Joe Santos, responsável pelo projeto Autism Rocks!, com a chancela da Vencer Autismo, que reuniu 17 municípios da cidade do Porto e que agora se estende para a zona do Cávado e do Alto Minho, diz que também o apoio municipal nem sempre é efetivo. Neste projeto de palestras, workshops e mentoria (que será gratuita na zona do Cávado e Minho), faz um “levantamento de necessidades” que lhe tem mostrado que os municípios da Área Metropolitana do Porto estão “muito longe de perceber a realidade do autismo”. O processo com os municípios “é muito burocrático, muito lento e trava a velocidade necessária para educarmos a população para esta realidade”. 

No seu trabalho de investigação, Sara tem visto que, “por vezes, as mulheres não são incluídas nos dados”. “A explicação disto é que as fases hormonais da mulher influenciam resultados. No entanto, isto levou a que os traços típicos de Autismo, apenas estudados em homens, tenham algumas diferenças externas das mulheres, o que levou a um subdiagnóstico de mulheres autistas. Ainda hoje existem cerca de 200.000 mulheres autistas no Reino Unido que não sabem que são autistas. Eu acredito que em Portugal seja uma proporção maior. Esta falta de dados nas mulheres não impactou só as mulheres Autistas, mas muitas áreas da Saúde.”

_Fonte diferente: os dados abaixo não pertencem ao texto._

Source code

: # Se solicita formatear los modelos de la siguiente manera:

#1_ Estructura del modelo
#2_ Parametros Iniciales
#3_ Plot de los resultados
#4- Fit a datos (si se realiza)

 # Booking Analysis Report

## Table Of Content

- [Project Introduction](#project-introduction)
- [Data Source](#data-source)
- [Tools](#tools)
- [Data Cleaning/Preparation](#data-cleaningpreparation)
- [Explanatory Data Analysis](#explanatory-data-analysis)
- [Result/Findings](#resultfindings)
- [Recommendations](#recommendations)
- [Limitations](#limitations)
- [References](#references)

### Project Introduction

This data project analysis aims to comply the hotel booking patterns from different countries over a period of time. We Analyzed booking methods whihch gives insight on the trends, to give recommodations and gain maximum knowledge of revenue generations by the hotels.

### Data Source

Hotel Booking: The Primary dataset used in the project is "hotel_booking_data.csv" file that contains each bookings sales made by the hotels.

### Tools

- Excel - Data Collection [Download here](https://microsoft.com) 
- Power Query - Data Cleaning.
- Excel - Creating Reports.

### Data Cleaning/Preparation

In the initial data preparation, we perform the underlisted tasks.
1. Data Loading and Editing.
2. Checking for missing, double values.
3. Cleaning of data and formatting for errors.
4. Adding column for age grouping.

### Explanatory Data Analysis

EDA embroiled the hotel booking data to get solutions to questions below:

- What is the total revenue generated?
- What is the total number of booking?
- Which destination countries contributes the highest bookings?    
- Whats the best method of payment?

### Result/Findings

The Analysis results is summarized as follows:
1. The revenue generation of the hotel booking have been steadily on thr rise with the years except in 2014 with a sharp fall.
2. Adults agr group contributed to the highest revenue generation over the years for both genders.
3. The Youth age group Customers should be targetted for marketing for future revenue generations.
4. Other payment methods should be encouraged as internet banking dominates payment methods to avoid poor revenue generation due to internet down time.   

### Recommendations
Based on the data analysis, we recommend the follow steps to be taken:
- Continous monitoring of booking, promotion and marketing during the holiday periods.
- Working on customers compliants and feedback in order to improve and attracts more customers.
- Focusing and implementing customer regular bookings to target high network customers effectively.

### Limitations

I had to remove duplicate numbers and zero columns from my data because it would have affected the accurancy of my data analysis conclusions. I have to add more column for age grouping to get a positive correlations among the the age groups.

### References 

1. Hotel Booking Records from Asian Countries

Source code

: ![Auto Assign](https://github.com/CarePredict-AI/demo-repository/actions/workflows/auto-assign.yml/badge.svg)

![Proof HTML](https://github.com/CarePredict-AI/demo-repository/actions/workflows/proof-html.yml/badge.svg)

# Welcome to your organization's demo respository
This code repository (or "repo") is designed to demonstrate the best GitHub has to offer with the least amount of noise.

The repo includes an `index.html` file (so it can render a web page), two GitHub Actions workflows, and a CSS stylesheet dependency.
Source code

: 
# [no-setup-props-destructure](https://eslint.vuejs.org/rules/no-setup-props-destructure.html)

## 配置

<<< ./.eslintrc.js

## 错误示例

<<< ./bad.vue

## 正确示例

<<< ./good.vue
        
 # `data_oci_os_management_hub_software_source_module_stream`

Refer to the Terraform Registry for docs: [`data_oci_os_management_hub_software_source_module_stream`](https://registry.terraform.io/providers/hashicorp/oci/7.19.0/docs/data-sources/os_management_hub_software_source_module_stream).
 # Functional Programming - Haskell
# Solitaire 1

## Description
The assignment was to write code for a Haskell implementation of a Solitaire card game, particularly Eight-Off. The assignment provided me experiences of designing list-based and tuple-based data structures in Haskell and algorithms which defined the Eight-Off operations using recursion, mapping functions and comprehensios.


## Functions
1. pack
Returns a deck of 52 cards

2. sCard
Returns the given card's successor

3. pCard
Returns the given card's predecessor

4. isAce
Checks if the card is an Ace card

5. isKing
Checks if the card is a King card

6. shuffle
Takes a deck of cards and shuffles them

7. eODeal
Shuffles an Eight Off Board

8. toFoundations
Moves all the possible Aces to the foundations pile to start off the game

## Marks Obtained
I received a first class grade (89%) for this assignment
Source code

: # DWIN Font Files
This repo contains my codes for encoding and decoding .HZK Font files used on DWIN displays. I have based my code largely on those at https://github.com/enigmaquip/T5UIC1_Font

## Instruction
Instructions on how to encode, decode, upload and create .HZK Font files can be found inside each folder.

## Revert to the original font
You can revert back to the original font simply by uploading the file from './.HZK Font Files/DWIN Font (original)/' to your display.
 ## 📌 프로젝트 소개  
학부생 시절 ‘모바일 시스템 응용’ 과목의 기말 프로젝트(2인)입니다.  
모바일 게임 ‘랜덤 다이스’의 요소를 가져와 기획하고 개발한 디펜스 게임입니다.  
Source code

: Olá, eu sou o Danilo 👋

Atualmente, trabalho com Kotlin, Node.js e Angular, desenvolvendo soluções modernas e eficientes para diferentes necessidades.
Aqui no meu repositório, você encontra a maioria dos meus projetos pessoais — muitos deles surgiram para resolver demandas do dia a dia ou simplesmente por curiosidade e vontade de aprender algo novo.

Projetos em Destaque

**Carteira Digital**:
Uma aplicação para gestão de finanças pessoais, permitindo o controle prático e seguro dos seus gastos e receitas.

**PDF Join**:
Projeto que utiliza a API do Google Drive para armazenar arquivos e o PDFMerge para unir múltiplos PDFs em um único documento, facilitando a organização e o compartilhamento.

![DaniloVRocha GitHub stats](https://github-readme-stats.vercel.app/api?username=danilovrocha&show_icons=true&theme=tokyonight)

Educar para a diversidade é um ponto primordial quando se pensa no progresso. Para pensar o autismo com todas as suas multiplicidades, Sara acredita que não só se deve educar neurotípicos para que sejam pessoas empáticas, mas também que se olhe para os dados já existentes e que se procurem as camadas ainda encobertas: “grande parte da investigação no Autismo foi direcionada para descobrir como nos tornar mais ‘normais’, mas recentemente a comunidade cientifica aliou-se aos ativistas autistas (inclusive a inclusão de autistas nos Comittees de ética começa a ser comum), para estudar o que precisamos, e muitos dados preocupantes surgiram como: apenas 16% no Reino Unido está empregado a tempo inteiro, os Autistas têm um risco nove vezes superior de suicídio que a população geral, uma em cada cinco mulheres com anorexia são autistas, entre outros. Isto permite que nos dê uma meta e um objectivo. Se não tivermos dados, como acontece em Portugal, não temos nada a resolver”. “Longe dos olhos, longe da mente.” Aproximemo-nos.